> **Page**:

=-=-=-=-=

[comp.unix.questions] Counting characters with unix utilities

rouben@math9.math.umbc.edu (09/24/90)

How can I count the number of occurrences of a given character in a file?
It can be done rather trivially in C, but I wonder if it can also be done
using standard unix utilities like awk, sed, tr, wc, etc.

The closest  I have come to this is the following construction:

cat file | tr -c 'A' '' | wc -c

which attempts to count the number of occurrences of the character "A"
in the file.  The "tr" command replaced all characters different from
"A" by the null character, then "wc" counts all characterters in its input
(unfortunately) also counting the null characters :-(

I feel that I am missing something, and that there should be an easy way
to count characters a la unix.  Any hints?

=-=-=-=-=

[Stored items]
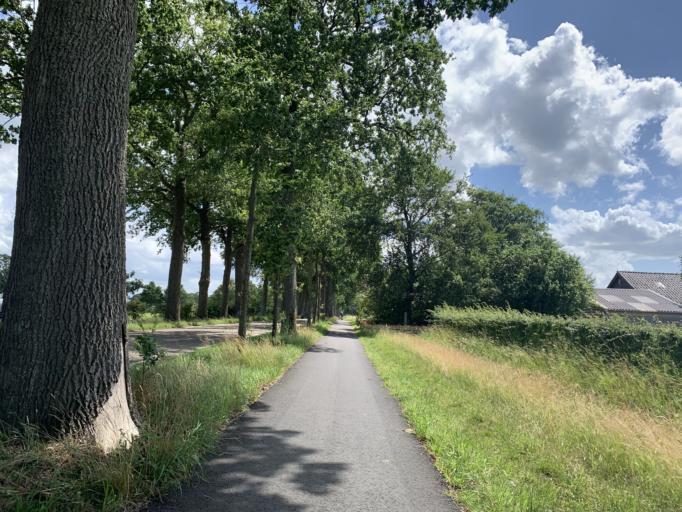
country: NL
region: Drenthe
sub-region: Gemeente Tynaarlo
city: Zuidlaren
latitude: 53.1294
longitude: 6.6601
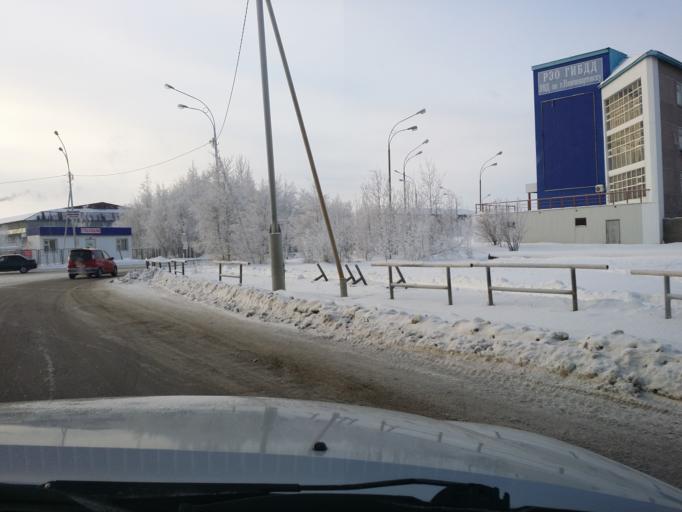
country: RU
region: Khanty-Mansiyskiy Avtonomnyy Okrug
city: Nizhnevartovsk
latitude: 60.9404
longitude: 76.5300
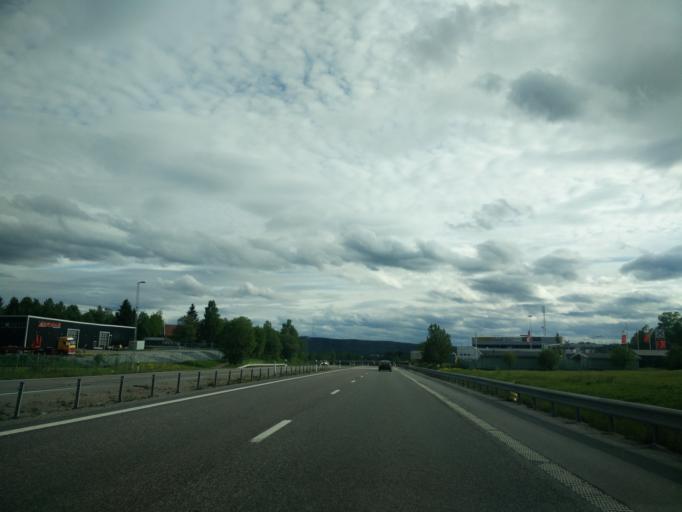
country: SE
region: Vaesternorrland
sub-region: Sundsvalls Kommun
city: Johannedal
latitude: 62.4170
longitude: 17.3442
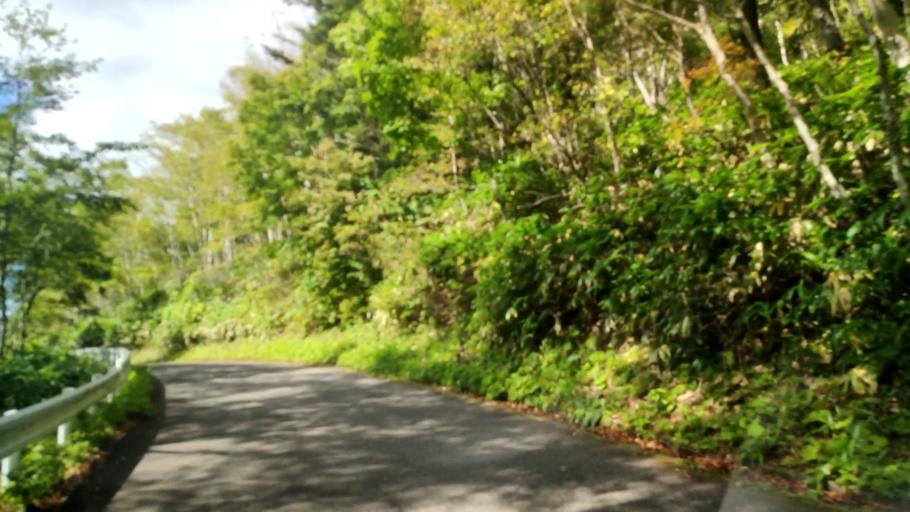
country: JP
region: Gunma
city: Nakanojomachi
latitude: 36.7084
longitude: 138.6556
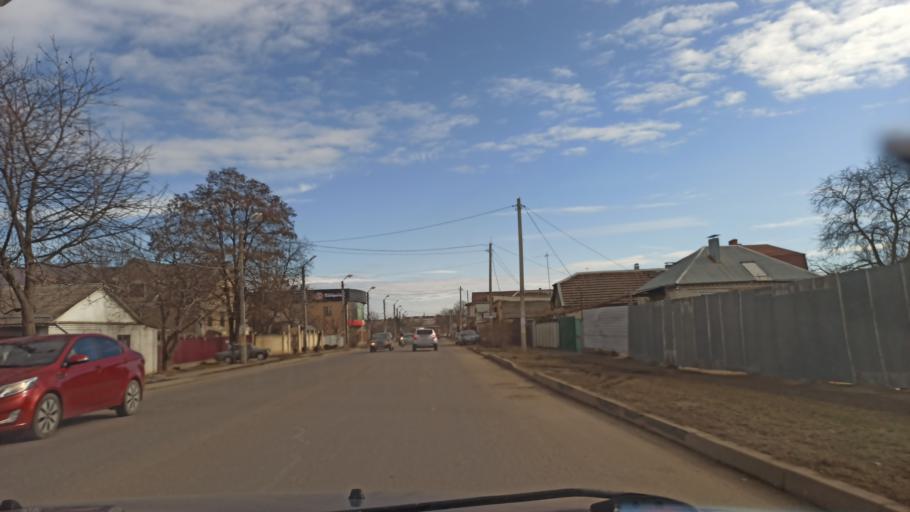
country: RU
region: Stavropol'skiy
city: Svobody
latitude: 44.0332
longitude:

=-=-=-=-=

> **Objectives**:
**a)** Reproduce the passage of the post on counting characters with unix utilities that opens with the words containing "[comp.unix.questions] Counting characters" and closes with "tr, wc, etc.".
**b)** In the post on counting characters with unix utilities, which character does the author's construction attempt to count?
**c)** Continue the post on counting characters with unix utilities from where it stops.

> **Exercise results**:
**a)**
[comp.unix.questions] Counting characters with unix utilities

rouben@math9.math.umbc.edu (09/24/90)

How can I count the number of occurrences of a given character in a file?
It can be done rather trivially in C, but I wonder if it can also be done
using standard unix utilities like awk, sed, tr, wc, etc.

**b)** The character "A".

**c)**
[If it matters, the operating system is ultrix and the shells are sh and csh.]

--
Rouben Rostamian                               Telephone: (301) 455-2458
Department of Mathematics and Statistics       e-mail:
University of Maryland Baltimore County        rostamian@umbc.bitnet
Baltimore, MD 21228,  U.S.A.                   rostamian@umbc3.umbc.edu

emv@math.lsa.umich.edu (Edward Vielmetti) (09/24/90)

In article <4002@umbc3.UMBC.EDU> rouben@math9.math.umbc.edu writes:

   How can I count the number of occurrences of a given character in a file?
   It can be done rather trivially in C, but I wonder if it can also be done
   using standard unix utilities like awk, sed, tr, wc, etc.

   The closest  I have come to this is the following construction:

   cat file | tr -c 'A' '' | wc -c

This is what I came up with in perl, after about 15 minutes of digging
in the perl info pages:

   cat file | perl -ne '$c += tr/A/A/; if (eof()) {print "$c\n";}'

Going back to the tr man page this one seems to work too:

   cat file | tr -cd 'A' | wc -c

I don't see an easy perl equivalent of the "tr -cd" idiom.

--Ed

Edward Vielmetti, U of Michigan math dept <emv@math.lsa.umich.edu>
moderator, comp.archives

ted@nmsu.edu (Ted Dunning) (09/24/90)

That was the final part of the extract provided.